_WORK INSTRUCTION 1_: In the blog post below, please rewrite the paragraph beginning "Yesterday Ma Qiusha spoke to me" as a short bulleted list that keeps its main facts.
_WORK INSTRUCTION 2_: Copy the part of the blog post between "Cui Xiuwen in" and "so much hardship.", inclusive, with no changes.
_WORK INSTRUCTION 3_:
Answer these questions from the blog post, one per line:
(a) Where did He Chengyao spend the past year, and what was she doing there?
(b) What did Cui Xiuwen's work "Lady's Room" cause?
(c) What tool did the market dentist appear to be using?

He Chengyao in her studio, photo Luise Guest December 2014 |
Today I spent an hour with the pioneering performance artist He Chengyao, who lives and works in a converted greenhouse (surprisingly warm, and somewhat like a hobbit house with its curved roof) on the city's northeastern outskirts. She is known for works which stem from her very difficult memories of childhood and family, using her body in confronting and painful ways. From the moment when she spontaneously removed her clothes and walked on the Great Wall, to her naked "conversation" and virtual chess game with Marcel Duchamp, she has always been interesting and transgressive. To those who might be tempted to dismiss this as an imitation of 1970s performative practice, I would say: find out about her background, and her struggles with the mental illness of her mother, a result of the Cultural Revolution. Today, however, she told me about the year she has just spent in Tibet, teaching Chinese language in a monastery, and how this has changed her life and her art. She showed me very beautiful scrolls which she pierces every second with an acupuncture needle, creating rhythms of 60 second intervals, as a form of meditation and of measuring time. It requires enormous focus and great control. The resulting works on paper are extremely beautiful and restrained. From there I went to an entirely different kind of space to meet Cui Xiuwen. Cui, whose work "Lady's Room" caused the first court case in the history of contemporary Chinese art, has shifted from digital works featuring her altar-ego, a beauiful "Young Pioneer" who represents her childhood memories and the pressures of being a good Chinese child, loving the Motherland. She is now developing abstract works exploring the spiritual dimension, resulting from her study of Buddhism.
Cui Xiuwen in her studio, photograph Luise Guest 2014 |
Yesterday Ma Qiusha spoke to me about her performance works and how they represent the pressures experienced by the '80s generation. For a child of parents who had lost their education in the madness of the Cultural Revolution, the pressure to succeed both materially and in every other way is enormous. Later, in the car, my young translator said she was thinking of her mother, who had to give up her education in order that her younger brother could be educated - or else the family would have considered giving him away. The consequence of these bitter family stories is a huge pressure not to disappoint or shame parents who have struggled so much and experienced so much hardship.
Ma Qiusha in her studio, photo Luise Guest December 2014 |
More about Zhou Hongbin, Huang Jingyuan and Fang Lu in a later post. I continue to be humbled by the openness and honesty of the artists that I meet, and their willingness to discuss their practice with a western outsider with such intelligence and thoughtfulness. I half expect someone to suddenly shout "The game is up! You have no business here!" Their eagerness to communicate despite all barriers of language and culture is a wonderful thing.
Zhou Hongbin with her work, photo Luise Guest December 2014 |
Zhou Hongbin, detail, reproduced with the permission of the artist, photo Luise Guest |
And, I have to tell you, in the latest instalment of my #OnlyinChina wonderment series, today I watched a dentist in the market extracting the teeth of two patients with what appeared to be a pair of pliers. They were sitting in chairs in between the fish and the vegetables on one side, and the underpants and thermal vests on the other, with crowds of shoppers pushing past, and me stopped in my tracks in astonishment. In the next block was a big hoarding for a dental clinic, with a glossy photograph of a rather creepy looking western dentist in a white coat. "He must have failed all his exams," said my friend who has lived in China for a long time.

_LISTED RECORDS_:
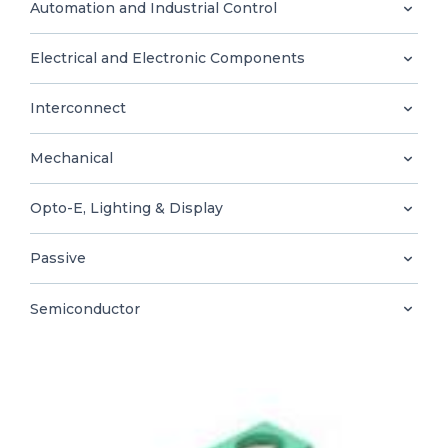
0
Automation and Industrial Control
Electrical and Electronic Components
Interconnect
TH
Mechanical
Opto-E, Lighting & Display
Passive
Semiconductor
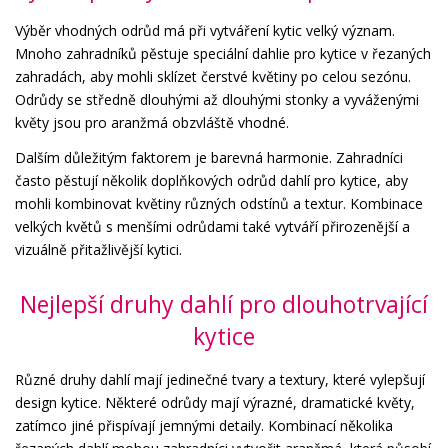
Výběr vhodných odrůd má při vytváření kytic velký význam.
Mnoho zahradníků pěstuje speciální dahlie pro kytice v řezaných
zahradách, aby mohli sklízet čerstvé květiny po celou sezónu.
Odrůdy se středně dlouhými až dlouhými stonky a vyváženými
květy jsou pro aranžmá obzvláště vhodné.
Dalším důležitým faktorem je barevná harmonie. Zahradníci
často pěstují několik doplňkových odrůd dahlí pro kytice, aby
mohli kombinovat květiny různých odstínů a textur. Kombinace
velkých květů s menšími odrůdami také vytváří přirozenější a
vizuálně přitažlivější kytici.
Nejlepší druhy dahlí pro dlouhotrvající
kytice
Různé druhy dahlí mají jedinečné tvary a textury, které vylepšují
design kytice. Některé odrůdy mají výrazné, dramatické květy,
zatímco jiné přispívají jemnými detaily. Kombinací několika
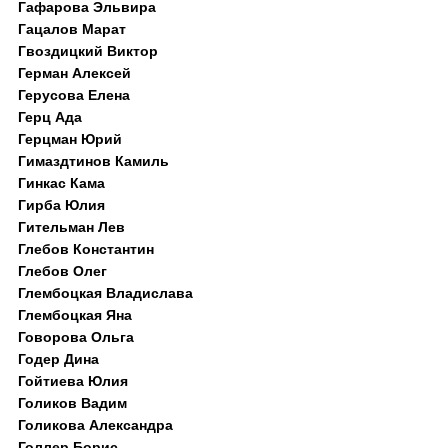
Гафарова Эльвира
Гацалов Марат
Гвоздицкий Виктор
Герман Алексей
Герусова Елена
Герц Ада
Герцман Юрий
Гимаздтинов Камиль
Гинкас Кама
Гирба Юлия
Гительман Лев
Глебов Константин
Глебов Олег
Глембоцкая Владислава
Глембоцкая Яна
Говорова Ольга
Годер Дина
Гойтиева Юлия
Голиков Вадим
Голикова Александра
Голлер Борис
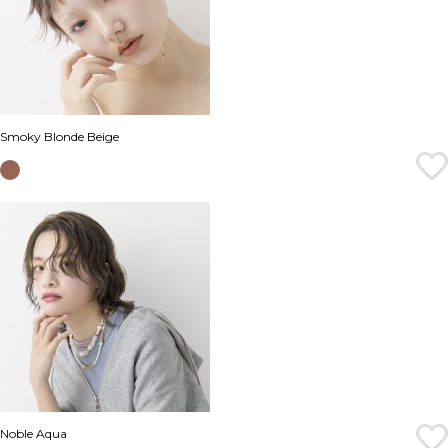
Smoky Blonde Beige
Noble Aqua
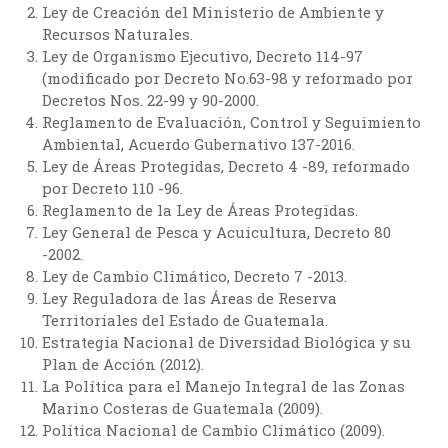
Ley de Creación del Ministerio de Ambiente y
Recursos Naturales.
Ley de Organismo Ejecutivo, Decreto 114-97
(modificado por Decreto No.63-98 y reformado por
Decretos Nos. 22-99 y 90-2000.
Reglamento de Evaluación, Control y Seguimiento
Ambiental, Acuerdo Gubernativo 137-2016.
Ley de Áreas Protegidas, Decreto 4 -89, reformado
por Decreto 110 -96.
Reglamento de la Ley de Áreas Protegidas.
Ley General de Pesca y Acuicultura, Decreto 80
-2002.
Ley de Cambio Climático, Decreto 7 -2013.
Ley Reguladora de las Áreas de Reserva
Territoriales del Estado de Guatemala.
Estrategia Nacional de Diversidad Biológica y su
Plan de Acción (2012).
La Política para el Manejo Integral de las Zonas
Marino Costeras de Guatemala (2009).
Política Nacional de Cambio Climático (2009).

_RESULT 1_:
- Ma Qiusha discussed her performance works and how they represent the pressures felt by the '80s generation.
- Children whose parents lost their education in the Cultural Revolution face enormous pressure to succeed, both materially and in every other way.
- Afterward, in the car, the young translator thought of her mother. Her mother gave up her education so her younger brother could be educated, or the family would have considered giving him away.
- These bitter family stories create huge pressure not to disappoint or shame parents who struggled and suffered so much hardship.

_RESULT 2_:
Cui Xiuwen in her studio, photograph Luise Guest 2014 |
Yesterday Ma Qiusha spoke to me about her performance works and how they represent the pressures experienced by the '80s generation. For a child of parents who had lost their education in the madness of the Cultural Revolution, the pressure to succeed both materially and in every other way is enormous. Later, in the car, my young translator said she was thinking of her mother, who had to give up her education in order that her younger brother could be educated - or else the family would have considered giving him away. The consequence of these bitter family stories is a huge pressure not to disappoint or shame parents who have struggled so much and experienced so much hardship.

_RESULT 3_:
(a) In Tibet, teaching Chinese language in a monastery.
(b) The first court case in the history of contemporary Chinese art.
(c) A pair of pliers.